Justin here (and with a caveat: at DOJ, I worked on amicus briefs on this issue, including in this case).
Today, DOJ filed an amicus brief in Husted v. A. Philip Randolph Institute. The case, now at SCOTUS, is about whether the NVRA prevents certain types of purges. The NVRA says that before officials can take someone off the rolls because they’ve moved, either the voter has to tell the official they’ve moved, or the official has to send a forwardable notice and wait two federal elections to see if the voter makes contact. Most states send that latter notice after getting some affirmative evidence of a move rendering them ineligible — an indication in the USPS change-of-address system, for example, or unforwardable mail that can’t be delivered.
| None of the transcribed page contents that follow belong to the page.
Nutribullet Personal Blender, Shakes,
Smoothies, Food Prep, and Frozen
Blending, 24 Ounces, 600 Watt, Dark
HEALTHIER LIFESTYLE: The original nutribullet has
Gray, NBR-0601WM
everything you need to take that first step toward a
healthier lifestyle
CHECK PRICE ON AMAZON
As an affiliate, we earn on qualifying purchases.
A few states — including Ohio and Georgia, where there’s separate litigation — send the notice after a period in which voters haven’t voted or otherwise made contact with officials, meaning that someone’s subject to purge for inactivity alone. The fight is about whether the NVRA permits Ohio to do this.
I won’t get into the statutory interpretation arguments here — the statute is complicated, and the competing arguments on either side argue about surplusage, which means you’ve really got to dive into exactly which piece does what. And I won’t get into the policy arguments here either — truly modernizing voter registration would mean accounting for moves to keep eligible people registered in the right place, rather than worrying about separately purging in one place and adding in another.
But the DOJ filing is notable in and of itself. Today, DOJ said that Ohio’s purge is fine. But as the brief itself notes, that’s not what DOJ said last year, either in amicus participation in a Georgia federal trial court or in the 6th Circuit version of this very case. (As mentioned, I was involved.) It’s quite rare for the DOJ to change course after a filing a brief in the court of appeals: the Solicitor General’s office is often called the “Tenth Justice,” in part because while reversals happen, there’s a thumb on the scale to treat DOJ filings with some internal quasi-precedential weight.
And the brief is also notable for another reason: the signature block shows no participation from career civil rights attorneys. (The same thing happened with the controversial Title VII filing two weeks ago in the 2d Circuit, when DOJ weighed in on the opposite site of the EEOC.) In the normal course, you’ll see political and career attorneys from both the appropriate DOJ Division and the SG’s office, like this brief here. Not so today.